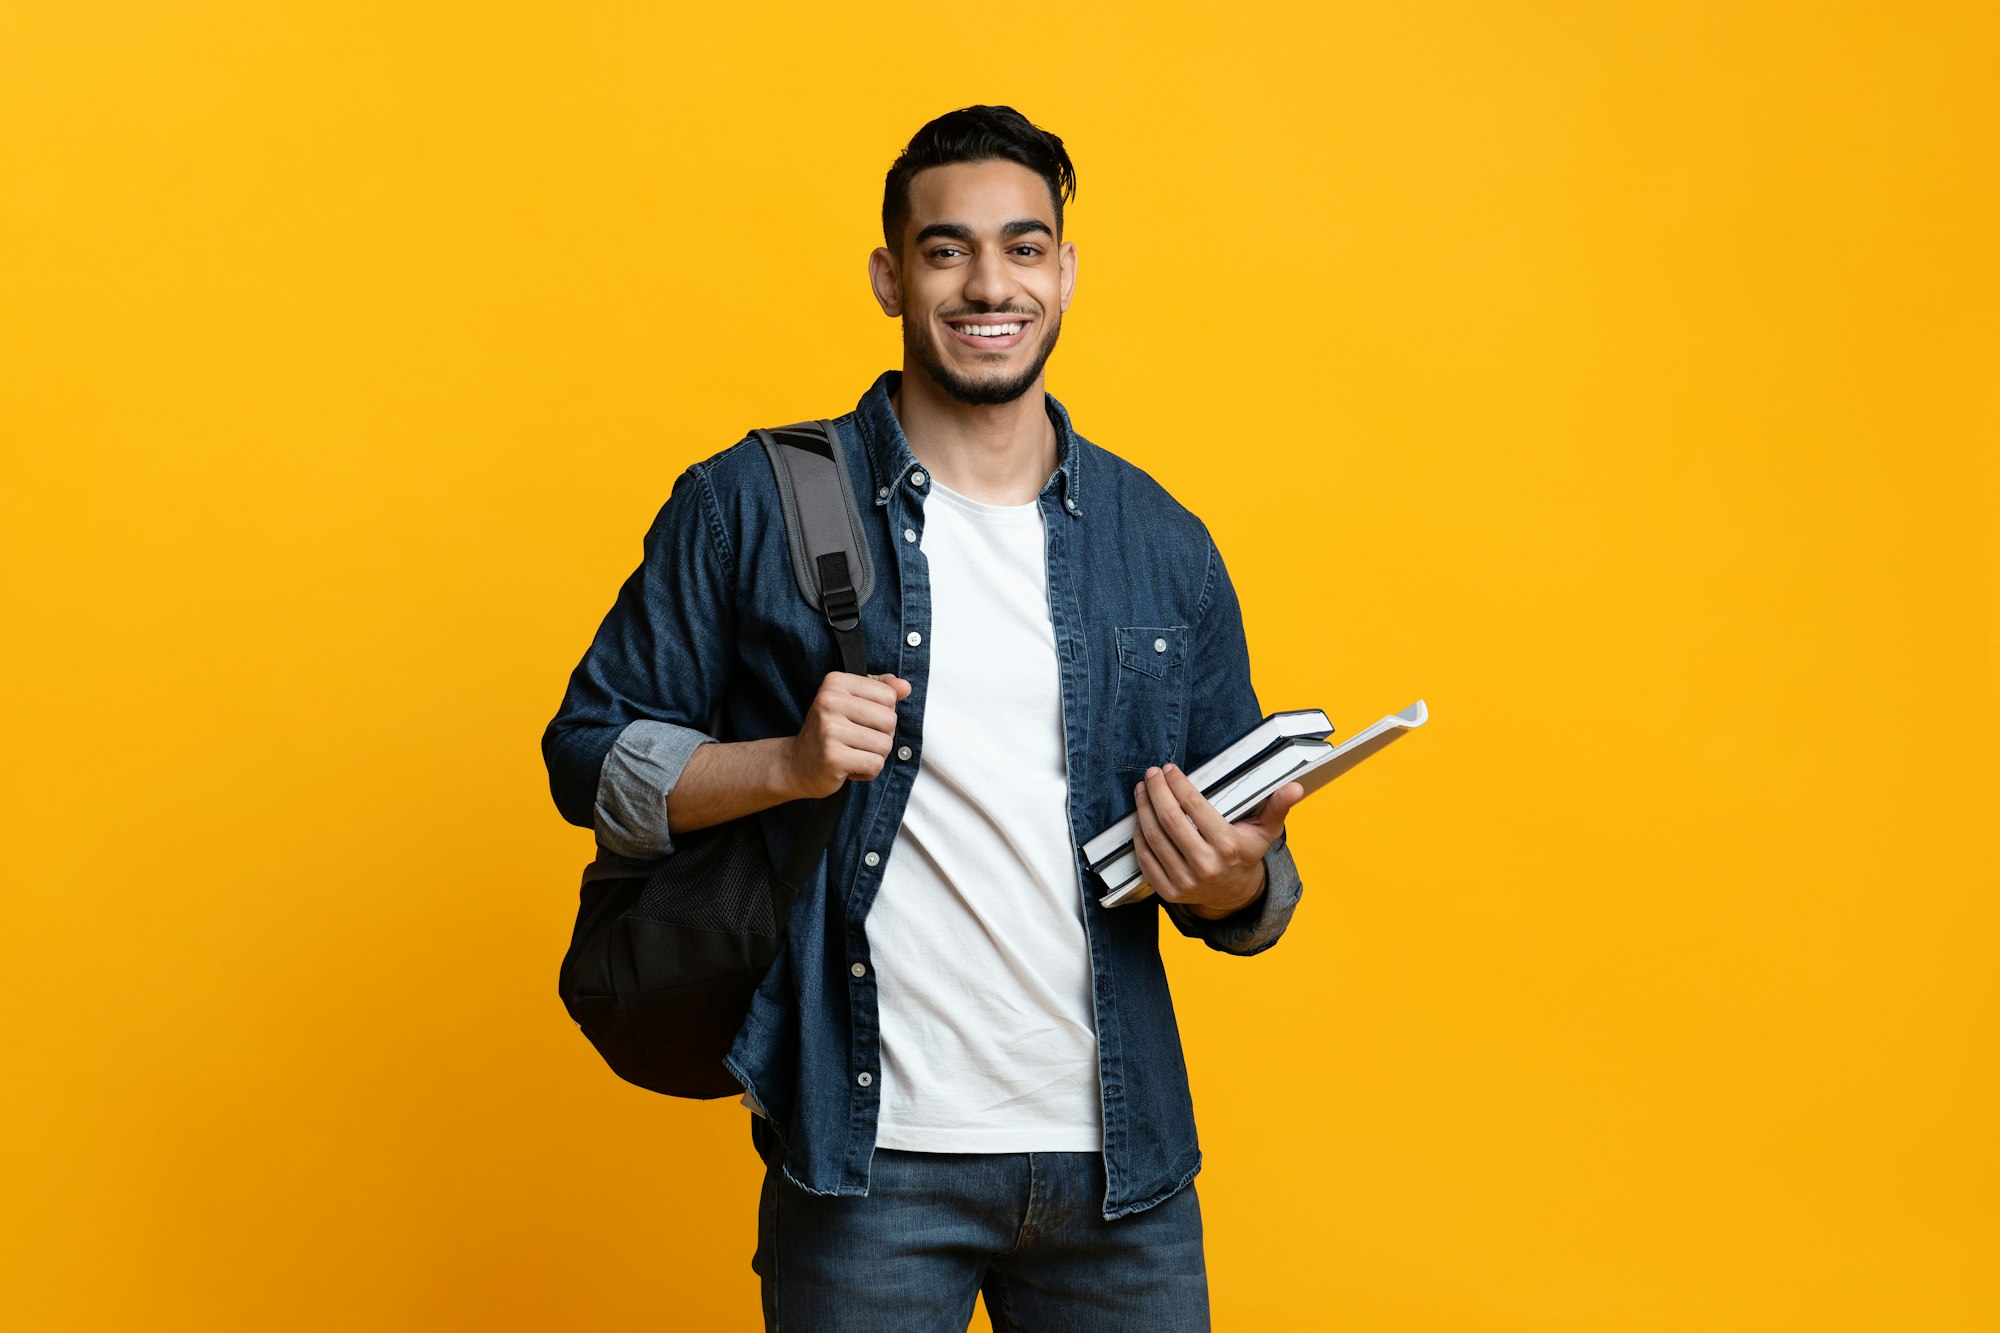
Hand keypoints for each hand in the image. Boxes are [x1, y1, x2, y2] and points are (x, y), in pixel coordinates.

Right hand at [785, 671, 910, 798]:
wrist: (795, 764)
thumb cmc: (829, 732)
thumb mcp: (851, 702)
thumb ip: (880, 690)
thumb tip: (905, 687)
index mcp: (835, 682)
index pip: (888, 695)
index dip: (883, 713)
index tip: (860, 721)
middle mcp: (829, 701)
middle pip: (890, 720)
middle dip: (882, 736)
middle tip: (857, 741)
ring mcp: (829, 729)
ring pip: (885, 745)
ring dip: (875, 756)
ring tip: (853, 754)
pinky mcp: (832, 757)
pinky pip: (875, 764)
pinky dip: (868, 771)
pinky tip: (849, 768)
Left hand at [1131, 764, 1305, 919]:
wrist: (1234, 894)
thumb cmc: (1246, 853)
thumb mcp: (1265, 831)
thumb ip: (1278, 806)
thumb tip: (1295, 787)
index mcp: (1227, 846)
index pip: (1194, 806)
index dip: (1177, 784)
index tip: (1168, 769)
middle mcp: (1205, 865)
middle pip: (1169, 820)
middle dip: (1156, 791)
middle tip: (1151, 774)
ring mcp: (1185, 881)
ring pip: (1154, 837)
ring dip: (1143, 809)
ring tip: (1142, 789)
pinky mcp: (1169, 892)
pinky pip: (1146, 859)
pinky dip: (1139, 835)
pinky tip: (1140, 817)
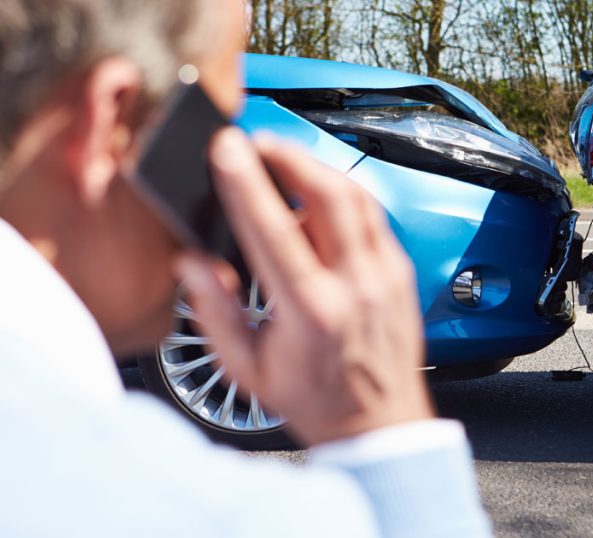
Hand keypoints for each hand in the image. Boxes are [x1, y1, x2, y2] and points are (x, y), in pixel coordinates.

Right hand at [176, 128, 432, 445]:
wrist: (379, 424)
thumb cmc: (315, 400)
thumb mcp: (248, 369)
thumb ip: (215, 312)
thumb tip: (192, 263)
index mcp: (312, 311)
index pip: (275, 229)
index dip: (246, 182)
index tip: (226, 148)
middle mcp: (356, 286)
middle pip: (328, 193)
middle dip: (288, 155)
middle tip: (256, 142)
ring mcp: (386, 275)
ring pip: (357, 196)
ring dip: (316, 168)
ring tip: (282, 160)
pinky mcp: (401, 271)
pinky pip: (373, 216)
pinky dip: (343, 195)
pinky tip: (317, 197)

•••••

Where the line containing "wrist: (1234, 894)" appears, begin writing out the lines word for word, and continue through the last line of the data, leaving out pictures.

Reply to the exercise =
wrist: (1234, 894)
thumb cmc: (1246, 853)
thumb mcp: (1265, 831)
thumb ip: (1278, 806)
thumb tip: (1295, 787)
index mcp: (1227, 846)
index pip: (1194, 806)
index dip: (1177, 784)
index tip: (1168, 769)
middle mcp: (1205, 865)
middle pip: (1169, 820)
middle dip: (1156, 791)
middle tip: (1151, 774)
ring mcp: (1185, 881)
ring pip: (1154, 837)
ring dip: (1143, 809)
ring tip: (1142, 789)
pinky mcp: (1169, 892)
pinky pip: (1146, 859)
pinky dip: (1139, 835)
pinky tip: (1140, 817)
Hand keypoints for each hand in the image. Boxes are [x1, y1, x2, y2] and points are (x, y), in pixel coordinates.

Right hand at [176, 128, 432, 445]:
wrist: (379, 424)
thumb cmc: (315, 400)
thumb mcp: (248, 369)
thumb ip: (215, 312)
thumb tip: (192, 263)
index mcp: (312, 311)
index pip: (275, 229)
index dip: (246, 182)
index tip: (226, 148)
middle mcp: (356, 286)
middle pip: (328, 193)
middle dip: (288, 155)
middle tip: (256, 142)
ring mcp: (386, 275)
ring pip: (357, 196)
ring dip: (316, 168)
ring tip: (282, 160)
pinky mcp: (401, 271)
pinky pip: (373, 216)
pinky dip: (343, 195)
pinky tip: (317, 197)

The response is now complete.